## YOUR OBJECTIVE:
Continue the interview about the Companhia do Latão and dialectical theatre in Brazil below, picking up right after its last line.

## SELECTED EXTRACT:
• • • • • • •

Marcos Steuernagel – I’m here with Sérgio de Carvalho, director of the Companhia do Latão. We are in São Paulo, today is November 10, 2010, to discuss the work of Companhia do Latão and theatre and politics in Brazil. Could you start by describing what the Companhia do Latão is?
Sérgio de Carvalho – The Companhia do Latão is a group of São Paulo artists working on dialectical theatre. When we began, in 1997, we used Brecht’s work as an outline for applying Marxism to aesthetics. However, due to the internal requirements of the method of contradictions that forms the basis of his dialectics, we explored new ways to critique relationships between representation and social life. With Brecht, you need to go beyond him. That is how we began a new approach to dialectical dramaturgy in Brazil, an approach that seeks to stage problems that are relevant to the current stage of capitalism, and to understand how worldwide dynamics influence the peripheral world and vice-versa.

• • • • • • •

## RECORDS PROVIDED:
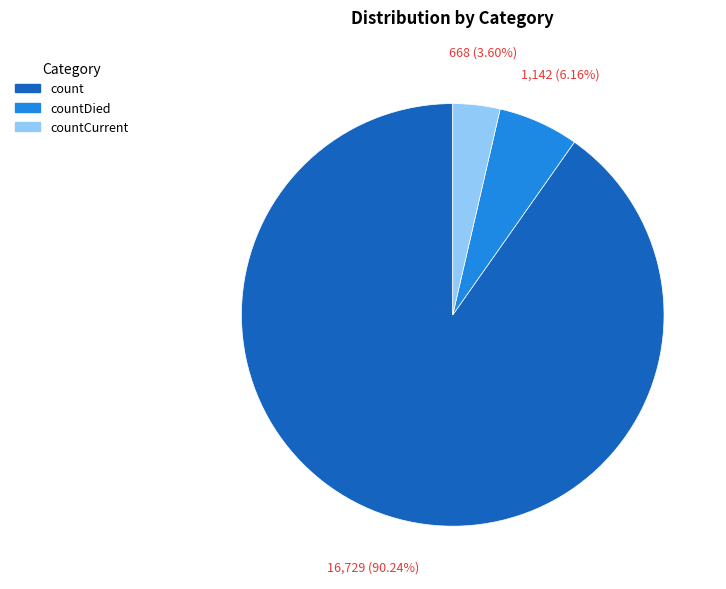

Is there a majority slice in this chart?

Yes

• • • • • • •

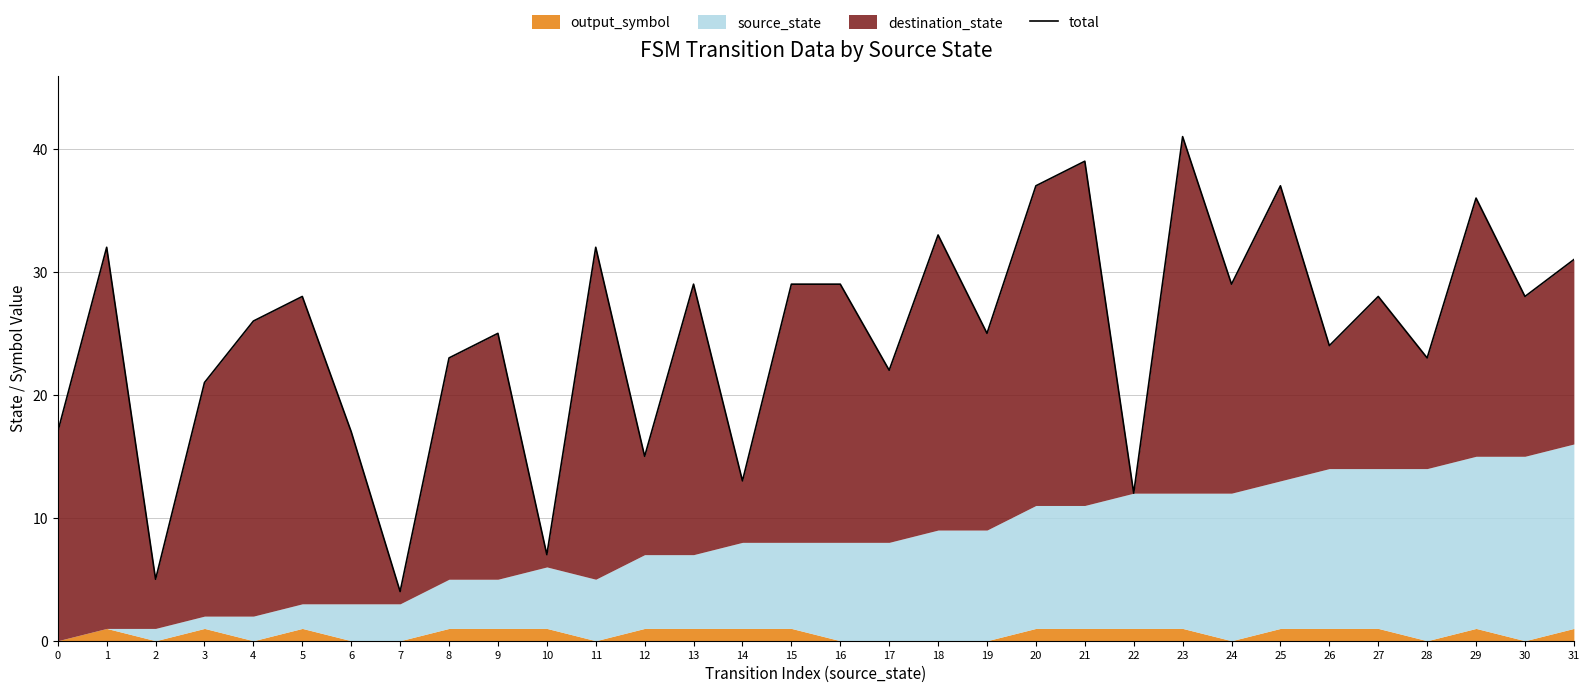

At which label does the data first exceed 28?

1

• • • • • • •

## WRITTEN RESPONSE:
Latão is not limited to theatre productions. The group also produces theory, edits books, a newspaper, and a magazine. We have also worked in video and cinema and, beyond that, we have an intense pedagogical practice, with artists and non-artists. The purpose of Companhia do Latão is to take part in at least two fronts: an artistic practice that is capable of influencing public debate (and this means the group needs to challenge the structures of commercial production), and on the other hand, we are involved with more politicized social movements, through voluntary collaborations. A very important mark in Latão’s history, for example, is the collaboration with the Landless Laborer’s Movement (MST in Portuguese), with whom we learned a lot about political organization. In short, this is what Latão is: an artistic, theoretical, and pedagogical research group, invested in Marxist dialectics as a critical and political tool for today.
Marcos Steuernagel – One of the interesting aspects of Latão’s work is the idea of using Brecht as a model, while at the same time attempting to build a Brazilian Brecthian theory of sorts, of understanding how his theory arrives in Brazil. Could you talk about this?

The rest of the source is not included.